Wednesday, April 22, 2009

Bible teaching

Church has been amazing lately.

This past Sunday during the message, I was thinking that sometimes I feel as though I'm better acquainted with my own sin than with the One who takes it away. It gets comfortable, or at least familiar, and the idea of turning it over and leaving it seems overwhelming. After the preaching, I was thinking of just taking my lickin' from the service and going to hang out in the nursery or something during Sunday School to think about all that Dr. Cook had said. Sometimes a little anonymity sounds just right, especially when I've been convicted in a certain area.

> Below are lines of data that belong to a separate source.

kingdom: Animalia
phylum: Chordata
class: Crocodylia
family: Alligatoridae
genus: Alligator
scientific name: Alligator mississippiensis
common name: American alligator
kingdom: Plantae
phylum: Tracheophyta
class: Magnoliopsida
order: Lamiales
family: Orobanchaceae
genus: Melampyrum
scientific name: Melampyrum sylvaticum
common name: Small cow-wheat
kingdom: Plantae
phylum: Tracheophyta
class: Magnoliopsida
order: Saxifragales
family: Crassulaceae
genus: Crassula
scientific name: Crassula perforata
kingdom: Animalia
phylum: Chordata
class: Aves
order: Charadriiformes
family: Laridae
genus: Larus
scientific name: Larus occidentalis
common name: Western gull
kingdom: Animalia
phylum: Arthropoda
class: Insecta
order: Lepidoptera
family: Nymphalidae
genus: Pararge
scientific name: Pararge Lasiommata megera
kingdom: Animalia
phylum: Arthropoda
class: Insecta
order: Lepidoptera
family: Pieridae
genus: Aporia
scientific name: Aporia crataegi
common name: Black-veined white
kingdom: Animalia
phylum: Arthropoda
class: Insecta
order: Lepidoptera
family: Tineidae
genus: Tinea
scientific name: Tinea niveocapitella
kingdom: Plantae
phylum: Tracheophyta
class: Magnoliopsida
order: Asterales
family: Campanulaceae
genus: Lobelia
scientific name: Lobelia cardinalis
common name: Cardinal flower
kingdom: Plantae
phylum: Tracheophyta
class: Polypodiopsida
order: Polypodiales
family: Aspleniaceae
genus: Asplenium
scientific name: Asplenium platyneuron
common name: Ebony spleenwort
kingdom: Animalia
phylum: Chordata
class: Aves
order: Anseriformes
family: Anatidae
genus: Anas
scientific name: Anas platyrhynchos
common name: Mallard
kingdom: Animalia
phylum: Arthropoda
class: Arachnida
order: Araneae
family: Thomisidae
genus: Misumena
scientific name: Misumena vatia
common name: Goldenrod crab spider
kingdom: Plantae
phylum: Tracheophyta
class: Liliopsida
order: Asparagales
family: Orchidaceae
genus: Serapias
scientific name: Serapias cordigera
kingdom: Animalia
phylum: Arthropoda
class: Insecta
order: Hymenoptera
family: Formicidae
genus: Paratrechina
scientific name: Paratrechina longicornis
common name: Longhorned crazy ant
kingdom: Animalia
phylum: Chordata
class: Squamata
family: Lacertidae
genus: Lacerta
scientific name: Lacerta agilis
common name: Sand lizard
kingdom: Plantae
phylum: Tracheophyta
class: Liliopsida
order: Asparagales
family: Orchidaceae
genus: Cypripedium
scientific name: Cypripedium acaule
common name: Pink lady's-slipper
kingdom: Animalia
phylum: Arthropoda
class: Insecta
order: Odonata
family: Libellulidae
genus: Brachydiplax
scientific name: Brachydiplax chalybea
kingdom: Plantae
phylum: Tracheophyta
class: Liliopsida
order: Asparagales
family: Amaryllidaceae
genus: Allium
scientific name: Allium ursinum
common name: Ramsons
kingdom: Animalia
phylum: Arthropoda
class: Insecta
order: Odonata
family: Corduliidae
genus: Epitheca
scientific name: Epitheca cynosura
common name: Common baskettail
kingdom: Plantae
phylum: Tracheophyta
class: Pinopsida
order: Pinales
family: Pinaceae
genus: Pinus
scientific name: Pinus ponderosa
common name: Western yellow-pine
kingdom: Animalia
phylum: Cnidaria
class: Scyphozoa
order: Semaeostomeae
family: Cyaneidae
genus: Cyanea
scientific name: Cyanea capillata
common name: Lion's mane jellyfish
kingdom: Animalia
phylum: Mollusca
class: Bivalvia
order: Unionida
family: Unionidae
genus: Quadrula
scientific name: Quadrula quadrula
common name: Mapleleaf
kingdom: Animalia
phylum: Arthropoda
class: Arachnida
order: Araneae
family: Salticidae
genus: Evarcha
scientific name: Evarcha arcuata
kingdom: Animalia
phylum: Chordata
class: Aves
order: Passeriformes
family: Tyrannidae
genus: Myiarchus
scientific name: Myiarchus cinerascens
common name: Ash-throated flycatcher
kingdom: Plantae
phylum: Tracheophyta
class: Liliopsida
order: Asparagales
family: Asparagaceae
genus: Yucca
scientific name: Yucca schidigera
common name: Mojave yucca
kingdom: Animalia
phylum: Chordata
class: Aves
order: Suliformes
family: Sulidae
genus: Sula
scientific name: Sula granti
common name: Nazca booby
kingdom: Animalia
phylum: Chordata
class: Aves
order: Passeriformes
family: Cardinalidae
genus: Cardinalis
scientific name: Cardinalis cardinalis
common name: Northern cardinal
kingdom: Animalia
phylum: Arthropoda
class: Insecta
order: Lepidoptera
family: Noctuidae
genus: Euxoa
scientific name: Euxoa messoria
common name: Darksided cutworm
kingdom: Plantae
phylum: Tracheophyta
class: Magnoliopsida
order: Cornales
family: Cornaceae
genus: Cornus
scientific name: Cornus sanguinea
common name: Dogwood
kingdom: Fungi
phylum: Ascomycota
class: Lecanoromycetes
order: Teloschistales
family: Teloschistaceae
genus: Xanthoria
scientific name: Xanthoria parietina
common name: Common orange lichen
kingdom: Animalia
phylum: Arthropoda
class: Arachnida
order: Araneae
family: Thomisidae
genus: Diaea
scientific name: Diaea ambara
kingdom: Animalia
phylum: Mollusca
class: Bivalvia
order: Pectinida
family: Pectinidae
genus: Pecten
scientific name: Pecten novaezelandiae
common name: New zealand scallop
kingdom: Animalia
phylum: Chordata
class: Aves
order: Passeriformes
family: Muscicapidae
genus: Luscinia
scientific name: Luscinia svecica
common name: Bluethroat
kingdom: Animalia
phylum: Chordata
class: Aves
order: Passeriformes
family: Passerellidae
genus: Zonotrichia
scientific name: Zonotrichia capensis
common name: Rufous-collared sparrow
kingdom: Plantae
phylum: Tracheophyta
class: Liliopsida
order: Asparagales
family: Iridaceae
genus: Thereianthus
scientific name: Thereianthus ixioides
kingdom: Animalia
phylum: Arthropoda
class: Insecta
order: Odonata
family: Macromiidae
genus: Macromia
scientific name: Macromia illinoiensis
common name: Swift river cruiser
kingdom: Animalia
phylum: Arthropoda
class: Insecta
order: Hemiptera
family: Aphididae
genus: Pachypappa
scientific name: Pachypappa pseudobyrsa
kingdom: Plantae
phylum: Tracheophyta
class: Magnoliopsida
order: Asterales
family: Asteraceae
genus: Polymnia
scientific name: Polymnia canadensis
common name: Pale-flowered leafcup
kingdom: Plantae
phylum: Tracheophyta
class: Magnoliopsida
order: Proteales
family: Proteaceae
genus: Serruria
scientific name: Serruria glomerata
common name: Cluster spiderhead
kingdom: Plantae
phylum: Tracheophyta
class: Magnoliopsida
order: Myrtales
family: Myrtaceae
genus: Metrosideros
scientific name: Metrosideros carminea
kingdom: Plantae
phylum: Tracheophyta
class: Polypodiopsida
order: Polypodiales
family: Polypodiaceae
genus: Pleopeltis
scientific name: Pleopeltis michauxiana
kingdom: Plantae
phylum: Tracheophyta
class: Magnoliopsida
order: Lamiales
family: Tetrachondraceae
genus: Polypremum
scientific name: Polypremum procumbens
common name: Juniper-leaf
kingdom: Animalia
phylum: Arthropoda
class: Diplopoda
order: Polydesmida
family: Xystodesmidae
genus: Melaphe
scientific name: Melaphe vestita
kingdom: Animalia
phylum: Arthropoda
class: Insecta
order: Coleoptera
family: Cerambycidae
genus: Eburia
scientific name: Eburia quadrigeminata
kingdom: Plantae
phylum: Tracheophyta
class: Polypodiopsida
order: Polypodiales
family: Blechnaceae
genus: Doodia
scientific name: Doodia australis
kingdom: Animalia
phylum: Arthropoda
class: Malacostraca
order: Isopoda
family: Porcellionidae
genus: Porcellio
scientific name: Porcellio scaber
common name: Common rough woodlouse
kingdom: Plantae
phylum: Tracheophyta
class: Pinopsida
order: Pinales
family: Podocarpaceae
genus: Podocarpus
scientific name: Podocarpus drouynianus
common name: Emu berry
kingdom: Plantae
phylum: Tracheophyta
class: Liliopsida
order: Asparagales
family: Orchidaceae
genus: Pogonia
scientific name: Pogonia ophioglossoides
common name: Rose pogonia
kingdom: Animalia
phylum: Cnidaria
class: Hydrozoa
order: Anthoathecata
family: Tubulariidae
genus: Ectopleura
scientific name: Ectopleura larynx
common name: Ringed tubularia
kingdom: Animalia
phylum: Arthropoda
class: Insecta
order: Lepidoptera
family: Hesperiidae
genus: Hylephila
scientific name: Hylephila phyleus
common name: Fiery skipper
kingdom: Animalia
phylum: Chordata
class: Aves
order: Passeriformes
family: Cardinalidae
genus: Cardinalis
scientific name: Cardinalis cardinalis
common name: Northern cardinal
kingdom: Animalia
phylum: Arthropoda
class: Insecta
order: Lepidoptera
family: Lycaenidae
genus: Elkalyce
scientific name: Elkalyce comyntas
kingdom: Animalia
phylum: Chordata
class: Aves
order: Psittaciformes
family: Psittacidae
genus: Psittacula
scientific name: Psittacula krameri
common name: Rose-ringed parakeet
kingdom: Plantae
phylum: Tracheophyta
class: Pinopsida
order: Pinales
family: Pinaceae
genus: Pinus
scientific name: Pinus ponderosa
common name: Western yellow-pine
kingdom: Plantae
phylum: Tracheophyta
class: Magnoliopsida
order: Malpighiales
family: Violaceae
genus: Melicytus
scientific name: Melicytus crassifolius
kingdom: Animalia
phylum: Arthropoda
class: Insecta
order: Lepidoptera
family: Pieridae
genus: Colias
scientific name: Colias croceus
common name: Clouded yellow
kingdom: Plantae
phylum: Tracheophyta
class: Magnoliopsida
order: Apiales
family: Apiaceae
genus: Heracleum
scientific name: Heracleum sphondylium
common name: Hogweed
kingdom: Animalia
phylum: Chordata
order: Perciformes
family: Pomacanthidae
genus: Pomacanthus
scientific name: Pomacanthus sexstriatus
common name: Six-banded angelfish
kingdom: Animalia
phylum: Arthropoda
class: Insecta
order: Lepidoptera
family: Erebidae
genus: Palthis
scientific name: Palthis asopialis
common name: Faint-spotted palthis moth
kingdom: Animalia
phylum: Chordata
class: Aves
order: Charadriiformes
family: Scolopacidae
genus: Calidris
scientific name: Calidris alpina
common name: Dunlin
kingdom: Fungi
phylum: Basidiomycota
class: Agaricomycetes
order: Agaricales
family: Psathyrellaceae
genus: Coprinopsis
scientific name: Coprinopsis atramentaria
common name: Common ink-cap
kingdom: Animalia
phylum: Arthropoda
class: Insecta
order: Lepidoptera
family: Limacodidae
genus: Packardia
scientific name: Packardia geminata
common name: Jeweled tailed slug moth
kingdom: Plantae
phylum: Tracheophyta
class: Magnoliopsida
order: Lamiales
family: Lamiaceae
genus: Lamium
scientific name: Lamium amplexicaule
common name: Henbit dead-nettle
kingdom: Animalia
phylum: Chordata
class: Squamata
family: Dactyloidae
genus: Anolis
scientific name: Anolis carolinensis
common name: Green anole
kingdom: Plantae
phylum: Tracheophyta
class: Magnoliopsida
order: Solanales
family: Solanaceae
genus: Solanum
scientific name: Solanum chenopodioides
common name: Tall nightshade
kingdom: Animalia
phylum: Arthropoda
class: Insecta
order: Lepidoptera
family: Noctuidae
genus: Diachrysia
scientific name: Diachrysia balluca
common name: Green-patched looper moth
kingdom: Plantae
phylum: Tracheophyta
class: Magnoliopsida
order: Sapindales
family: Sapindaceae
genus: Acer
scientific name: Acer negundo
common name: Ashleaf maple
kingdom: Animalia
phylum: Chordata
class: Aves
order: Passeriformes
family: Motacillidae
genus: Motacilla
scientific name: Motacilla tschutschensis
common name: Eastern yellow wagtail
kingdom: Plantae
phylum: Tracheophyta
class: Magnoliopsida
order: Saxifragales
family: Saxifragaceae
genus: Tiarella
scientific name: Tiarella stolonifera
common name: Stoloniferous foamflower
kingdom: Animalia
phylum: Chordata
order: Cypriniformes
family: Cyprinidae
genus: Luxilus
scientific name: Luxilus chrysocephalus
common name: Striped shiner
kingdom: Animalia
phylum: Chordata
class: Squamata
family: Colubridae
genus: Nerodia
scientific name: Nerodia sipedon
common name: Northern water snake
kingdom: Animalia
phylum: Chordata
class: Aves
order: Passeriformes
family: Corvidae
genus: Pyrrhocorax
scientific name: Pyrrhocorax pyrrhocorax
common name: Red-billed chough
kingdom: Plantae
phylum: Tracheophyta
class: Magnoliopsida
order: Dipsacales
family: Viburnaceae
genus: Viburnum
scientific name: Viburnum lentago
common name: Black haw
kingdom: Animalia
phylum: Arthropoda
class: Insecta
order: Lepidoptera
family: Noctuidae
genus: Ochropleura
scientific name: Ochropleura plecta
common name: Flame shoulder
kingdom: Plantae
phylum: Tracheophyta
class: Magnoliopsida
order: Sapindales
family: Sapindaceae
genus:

We went to Sunday School though, and we were so glad we did. Our class is fabulous, and just a place to go be real and learn about the Lord together & encourage and fellowship with one another. This past week, Jason taught on Psalm 51. Oh. My. Word. Schmidts, I wish you were there! The text was a Psalm that David had written right after Nathan had confronted him of his sin with Bathsheba, and it's David calling out for forgiveness. I've read it a trillion times, and love the passion, but never really thought about the word choice. Jason taught us the original language this week. You know how some teachers do that, and it's hard to follow and muddies the point? Wow, this was the opposite of that. David was so incredibly poetic. He asked God to "blot" away his sin. We learned that that particular word means not only to scribble over it (like you would a note that you didn't want to have read), but to dump the entire bottle of ink onto it so that it would never be decipherable again. To "cleanse" means to sanitize--kind of like you would with a dentist's tool. The dentist uses that hook to clean the most disgusting material from one person's mouth, then cleans it and seals it and makes it so pure again that the seal breaks with a whoosh when the packet is opened, and it's as good as new and ready to be used in the master's hand again as though it were brand new. The word for restore means that miraculous thing that happens when you ruin a white tee shirt in the yard, and then you use the stain remover and magically it appears as though it's just out of the pack.

I love the word pictures. I love the Father who loves us so much that He doesn't just convict and leave us there--he restores. I love that we have a small group that we can go to where I don't feel like an idiot if tears fall or the hair stands up on my arms--because God still speaks through His word. We are incredibly blessed.